Content starts
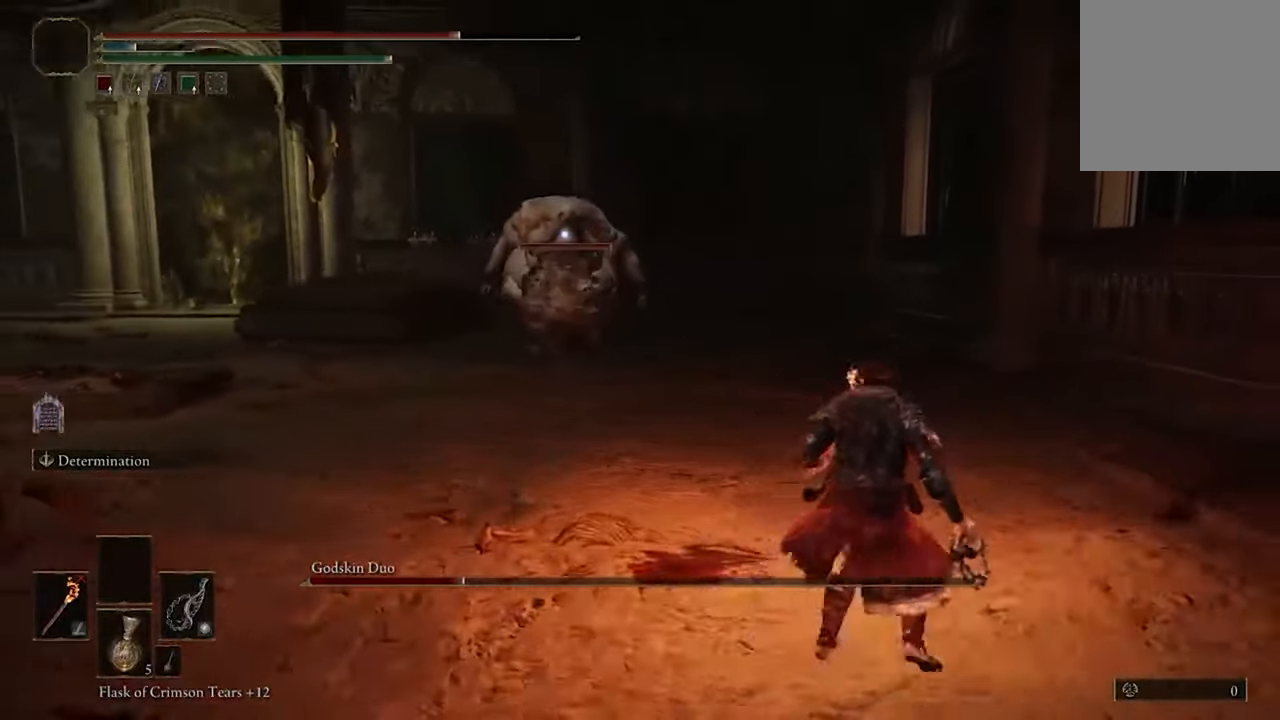
{"buttons": [], "left_stick": "left", "right_stick": "center", "events": [[367, "left_stick", "center"], [467, "left_stick", "left"]]}
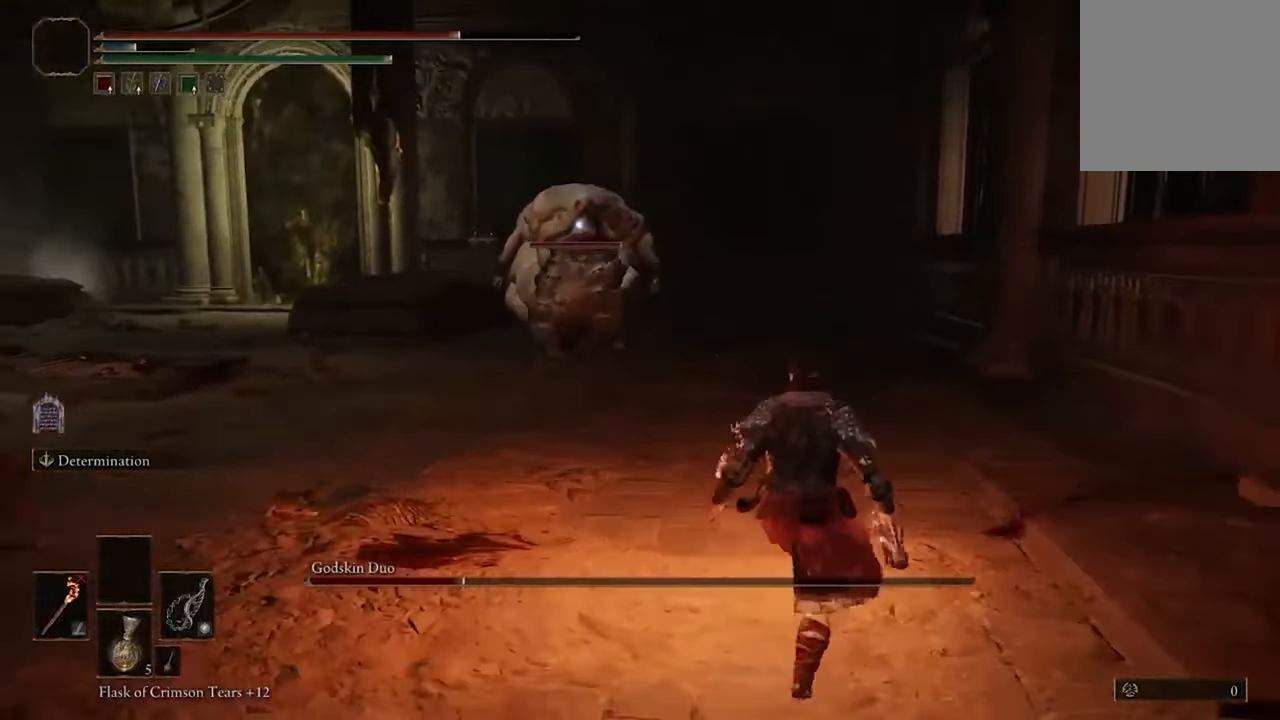
{"buttons": [], "left_stick": "right", "right_stick": "center", "events": [[133, "left_stick", "down-right"], [200, "left_stick", "right"]]}
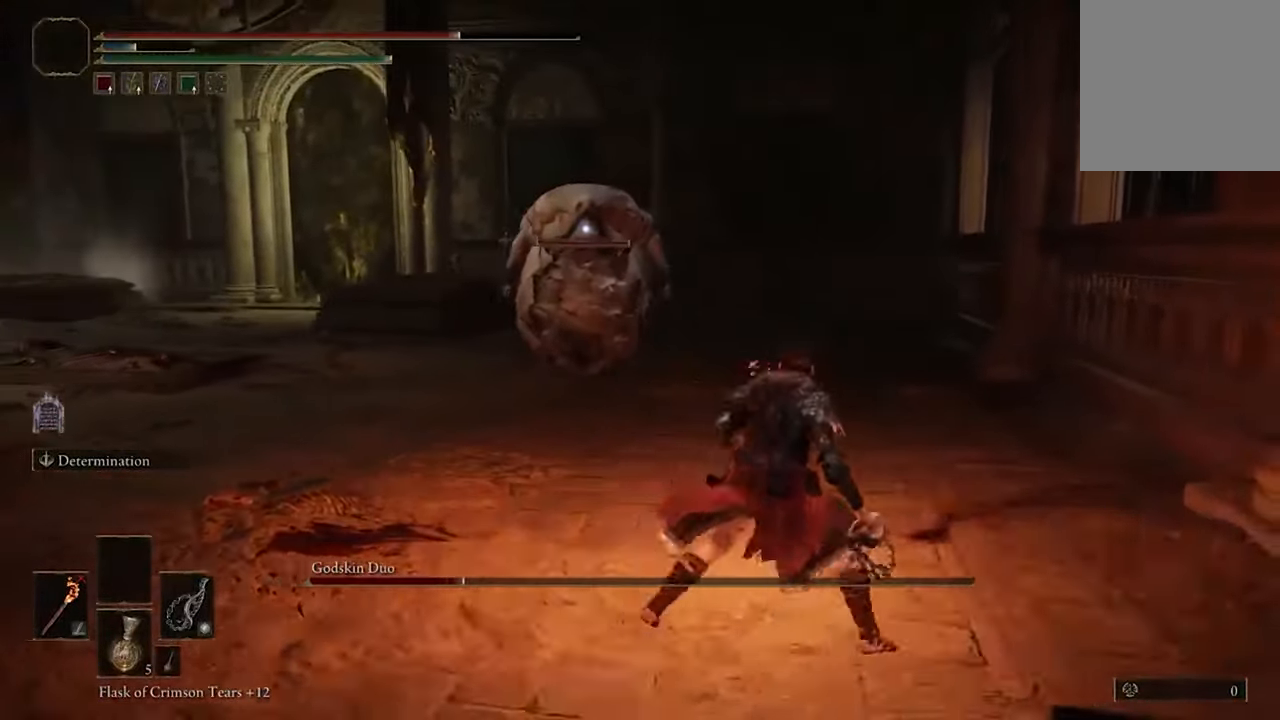
{"buttons": [], "left_stick": "down", "right_stick": "center", "events": [[33, "left_stick", "down-right"], [200, "left_stick", "down"]]}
Content ends
Check each line of the data for "down". Copy the lines where it turns up.

## [ANSWER TO THIS PROBLEM]
{"buttons": [], "left_stick": "right", "right_stick": "center", "events": [[133, "left_stick", "down-right"], [200, "left_stick", "right"]]}
{"buttons": [], "left_stick": "down", "right_stick": "center", "events": [[33, "left_stick", "down-right"], [200, "left_stick", "down"]]}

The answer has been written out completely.